Messagepar Longway » 07 mars 2015 14:39

Allez, un petit voyage dans le passé, mon parcours de cinéphile jusqu’à l’âge de 25 ans environ ,âge où j’ai commencé à moins fréquenter les salles obscures.
Si vous trouvez ça trop long vous avez le droit de sauter des paragraphes, et si c’est trop ennuyeux je vous pardonne d’abandonner en cours de route. :cool: :lol:

Enfant des fifties, je n’ai malheureusement guère de souvenirs cinématographiques de cette décennie. Bien trop jeune pour me rendre seul au cinéma …
Dans ma banlieue natale, trois cinémas se partageaient le public de l’époque.
" L’Alcazar ", le moins confortable avec ses fauteuils en bois. Proche du domicile familial il servait à la fois de salle des fêtes, de salle de bal, et de cinéma.
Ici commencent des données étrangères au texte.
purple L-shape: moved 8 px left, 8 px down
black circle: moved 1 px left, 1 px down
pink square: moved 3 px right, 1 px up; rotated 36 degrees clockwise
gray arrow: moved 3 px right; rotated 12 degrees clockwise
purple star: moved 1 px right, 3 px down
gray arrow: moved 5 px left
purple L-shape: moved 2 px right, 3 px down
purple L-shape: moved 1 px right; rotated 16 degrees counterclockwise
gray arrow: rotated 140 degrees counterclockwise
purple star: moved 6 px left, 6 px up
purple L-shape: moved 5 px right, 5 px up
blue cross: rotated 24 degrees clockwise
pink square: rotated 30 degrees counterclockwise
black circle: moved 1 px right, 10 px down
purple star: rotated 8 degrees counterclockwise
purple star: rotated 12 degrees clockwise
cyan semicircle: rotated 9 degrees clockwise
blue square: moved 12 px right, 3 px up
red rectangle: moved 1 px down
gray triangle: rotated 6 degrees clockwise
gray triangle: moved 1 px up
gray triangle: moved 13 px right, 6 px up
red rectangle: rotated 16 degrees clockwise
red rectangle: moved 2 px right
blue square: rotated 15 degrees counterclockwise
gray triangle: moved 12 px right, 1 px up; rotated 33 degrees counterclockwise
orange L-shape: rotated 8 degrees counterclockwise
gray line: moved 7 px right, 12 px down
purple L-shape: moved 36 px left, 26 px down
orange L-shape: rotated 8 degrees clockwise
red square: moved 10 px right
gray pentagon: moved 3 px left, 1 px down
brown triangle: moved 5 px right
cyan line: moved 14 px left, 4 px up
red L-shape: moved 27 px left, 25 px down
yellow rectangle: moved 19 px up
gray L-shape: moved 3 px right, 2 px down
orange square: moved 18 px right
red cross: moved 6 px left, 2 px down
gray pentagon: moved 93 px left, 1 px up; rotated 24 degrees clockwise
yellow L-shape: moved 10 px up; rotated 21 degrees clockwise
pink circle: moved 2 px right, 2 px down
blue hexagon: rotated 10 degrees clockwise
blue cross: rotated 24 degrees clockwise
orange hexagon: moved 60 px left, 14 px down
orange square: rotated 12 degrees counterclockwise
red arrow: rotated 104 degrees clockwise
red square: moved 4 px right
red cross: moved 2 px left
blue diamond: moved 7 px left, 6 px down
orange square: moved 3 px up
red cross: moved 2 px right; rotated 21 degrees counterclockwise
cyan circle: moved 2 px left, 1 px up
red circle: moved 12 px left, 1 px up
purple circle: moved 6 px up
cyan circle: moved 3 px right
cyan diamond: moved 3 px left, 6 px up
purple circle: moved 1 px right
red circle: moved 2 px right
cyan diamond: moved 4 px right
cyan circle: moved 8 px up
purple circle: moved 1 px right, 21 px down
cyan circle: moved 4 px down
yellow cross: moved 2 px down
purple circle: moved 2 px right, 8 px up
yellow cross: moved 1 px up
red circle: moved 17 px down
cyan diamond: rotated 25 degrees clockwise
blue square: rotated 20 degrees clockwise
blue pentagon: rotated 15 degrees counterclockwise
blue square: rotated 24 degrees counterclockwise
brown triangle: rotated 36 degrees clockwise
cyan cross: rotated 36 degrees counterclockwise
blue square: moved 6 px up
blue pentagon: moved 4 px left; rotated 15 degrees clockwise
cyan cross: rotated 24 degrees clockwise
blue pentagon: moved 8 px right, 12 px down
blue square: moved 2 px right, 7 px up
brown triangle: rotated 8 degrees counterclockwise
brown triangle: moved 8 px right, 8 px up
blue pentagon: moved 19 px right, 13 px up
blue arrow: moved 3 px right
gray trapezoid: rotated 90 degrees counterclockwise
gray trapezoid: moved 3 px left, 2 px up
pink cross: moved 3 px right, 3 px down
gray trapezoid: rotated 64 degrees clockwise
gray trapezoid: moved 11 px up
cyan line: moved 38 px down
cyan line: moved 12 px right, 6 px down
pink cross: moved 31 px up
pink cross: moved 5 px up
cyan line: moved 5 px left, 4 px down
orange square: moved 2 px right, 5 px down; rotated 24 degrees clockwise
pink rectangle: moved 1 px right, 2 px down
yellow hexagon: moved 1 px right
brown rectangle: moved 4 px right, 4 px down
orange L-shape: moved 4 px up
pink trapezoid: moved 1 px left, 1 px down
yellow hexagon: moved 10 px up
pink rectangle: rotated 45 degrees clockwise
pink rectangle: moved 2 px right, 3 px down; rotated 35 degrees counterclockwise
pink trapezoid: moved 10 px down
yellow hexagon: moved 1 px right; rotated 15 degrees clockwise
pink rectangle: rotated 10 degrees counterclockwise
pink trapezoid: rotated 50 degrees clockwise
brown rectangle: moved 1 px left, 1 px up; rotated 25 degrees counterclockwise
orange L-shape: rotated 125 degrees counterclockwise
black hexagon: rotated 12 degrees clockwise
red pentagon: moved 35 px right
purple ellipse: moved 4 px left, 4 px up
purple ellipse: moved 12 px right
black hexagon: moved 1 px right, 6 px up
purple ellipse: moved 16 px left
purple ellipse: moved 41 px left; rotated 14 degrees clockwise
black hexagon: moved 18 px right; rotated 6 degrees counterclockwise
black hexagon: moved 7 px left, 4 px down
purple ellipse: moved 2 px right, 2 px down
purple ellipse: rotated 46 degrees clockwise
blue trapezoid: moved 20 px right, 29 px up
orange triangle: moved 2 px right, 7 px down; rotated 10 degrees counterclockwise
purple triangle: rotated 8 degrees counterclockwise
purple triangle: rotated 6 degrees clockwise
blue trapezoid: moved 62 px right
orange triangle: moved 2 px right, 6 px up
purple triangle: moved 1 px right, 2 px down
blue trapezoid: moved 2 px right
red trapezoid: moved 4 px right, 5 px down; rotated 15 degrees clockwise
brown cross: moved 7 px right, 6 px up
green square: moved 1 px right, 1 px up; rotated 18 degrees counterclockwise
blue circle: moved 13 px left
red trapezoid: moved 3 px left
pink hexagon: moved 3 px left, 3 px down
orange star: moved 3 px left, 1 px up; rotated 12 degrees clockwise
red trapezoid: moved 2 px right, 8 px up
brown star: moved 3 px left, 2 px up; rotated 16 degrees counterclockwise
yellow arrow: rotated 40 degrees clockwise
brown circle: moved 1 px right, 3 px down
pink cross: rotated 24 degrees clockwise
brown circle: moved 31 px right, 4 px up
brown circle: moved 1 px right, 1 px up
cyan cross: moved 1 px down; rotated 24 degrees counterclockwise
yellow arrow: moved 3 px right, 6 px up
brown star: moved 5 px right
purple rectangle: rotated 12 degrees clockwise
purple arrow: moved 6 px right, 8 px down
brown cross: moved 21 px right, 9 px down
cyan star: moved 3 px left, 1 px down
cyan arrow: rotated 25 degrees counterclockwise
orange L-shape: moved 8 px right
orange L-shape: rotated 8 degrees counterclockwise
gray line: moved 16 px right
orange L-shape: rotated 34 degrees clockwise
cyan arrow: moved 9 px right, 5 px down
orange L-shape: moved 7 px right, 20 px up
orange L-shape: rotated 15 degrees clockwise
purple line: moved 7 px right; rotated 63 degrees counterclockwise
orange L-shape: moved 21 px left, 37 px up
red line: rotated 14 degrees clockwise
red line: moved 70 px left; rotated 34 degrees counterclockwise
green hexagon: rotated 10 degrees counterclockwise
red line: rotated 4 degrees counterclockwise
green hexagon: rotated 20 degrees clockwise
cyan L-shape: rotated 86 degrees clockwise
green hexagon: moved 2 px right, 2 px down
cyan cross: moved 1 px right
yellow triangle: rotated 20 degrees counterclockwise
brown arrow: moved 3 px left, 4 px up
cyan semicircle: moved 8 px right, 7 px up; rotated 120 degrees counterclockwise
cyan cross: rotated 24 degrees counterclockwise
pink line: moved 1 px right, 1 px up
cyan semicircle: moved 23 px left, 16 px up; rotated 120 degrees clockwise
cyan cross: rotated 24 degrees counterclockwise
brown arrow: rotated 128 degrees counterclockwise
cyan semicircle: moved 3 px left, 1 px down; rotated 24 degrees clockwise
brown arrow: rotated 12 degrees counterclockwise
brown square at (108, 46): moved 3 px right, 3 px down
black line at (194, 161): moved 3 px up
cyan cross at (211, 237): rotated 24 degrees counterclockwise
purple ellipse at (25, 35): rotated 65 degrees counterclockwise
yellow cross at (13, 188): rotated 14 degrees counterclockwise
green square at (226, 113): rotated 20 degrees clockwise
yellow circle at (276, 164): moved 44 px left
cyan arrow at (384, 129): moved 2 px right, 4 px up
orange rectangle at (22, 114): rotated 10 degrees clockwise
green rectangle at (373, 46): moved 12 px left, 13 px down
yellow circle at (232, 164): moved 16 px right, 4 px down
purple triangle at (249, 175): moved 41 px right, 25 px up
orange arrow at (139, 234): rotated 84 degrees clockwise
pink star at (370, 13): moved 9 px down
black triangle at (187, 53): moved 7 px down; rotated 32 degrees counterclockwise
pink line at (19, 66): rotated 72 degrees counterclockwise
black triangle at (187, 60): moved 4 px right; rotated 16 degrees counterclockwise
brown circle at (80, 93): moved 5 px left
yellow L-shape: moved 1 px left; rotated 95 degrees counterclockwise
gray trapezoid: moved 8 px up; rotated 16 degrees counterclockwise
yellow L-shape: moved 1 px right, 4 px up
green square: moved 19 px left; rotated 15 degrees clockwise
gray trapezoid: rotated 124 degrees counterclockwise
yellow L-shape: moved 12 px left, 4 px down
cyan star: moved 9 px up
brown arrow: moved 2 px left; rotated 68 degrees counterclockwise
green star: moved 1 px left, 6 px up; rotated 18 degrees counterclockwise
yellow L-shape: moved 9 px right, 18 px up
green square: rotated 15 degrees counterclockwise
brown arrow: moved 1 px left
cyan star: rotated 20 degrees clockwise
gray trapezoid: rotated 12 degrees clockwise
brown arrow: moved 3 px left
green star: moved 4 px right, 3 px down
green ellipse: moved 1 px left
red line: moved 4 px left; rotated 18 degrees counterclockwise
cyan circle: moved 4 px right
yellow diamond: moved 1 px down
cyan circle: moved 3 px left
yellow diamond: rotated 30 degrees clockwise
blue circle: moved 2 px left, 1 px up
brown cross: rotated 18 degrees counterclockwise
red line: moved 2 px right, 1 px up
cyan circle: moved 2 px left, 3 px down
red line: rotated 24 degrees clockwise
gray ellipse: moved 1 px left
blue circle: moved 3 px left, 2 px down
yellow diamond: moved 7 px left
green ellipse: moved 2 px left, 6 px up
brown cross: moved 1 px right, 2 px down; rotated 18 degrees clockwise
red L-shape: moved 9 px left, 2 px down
Je me souviens y avoir vu " Bambi " et " Le Pirate des Mers du Sud " la suite de " L’Ile au trésor " de Walt Disney.
Le second, et bien il fallait marcher un peu. " Le Foyer " : un cinéma paroissial. Le curé qui s’en occupait était le parfait sosie de l’Abbé Pierre, il ne lésinait pas sur les projections de films américains en tout genre.
C’est dans cette salle, en 1956, que je découvris le 7éme Art avec le film d’aventure de Richard Thorpe " Les Chevaliers de la Table Ronde ". C’est mon plus lointain souvenir, mais pas le plus marquant.
Le troisième, " Le Rex ", le plus luxueux de tous, mais aussi le plus éloigné, le bus ou la voiture étaient nécessaires pour s’y rendre. C’est le seul encore en activité aujourd’hui, et transformé en multiplex.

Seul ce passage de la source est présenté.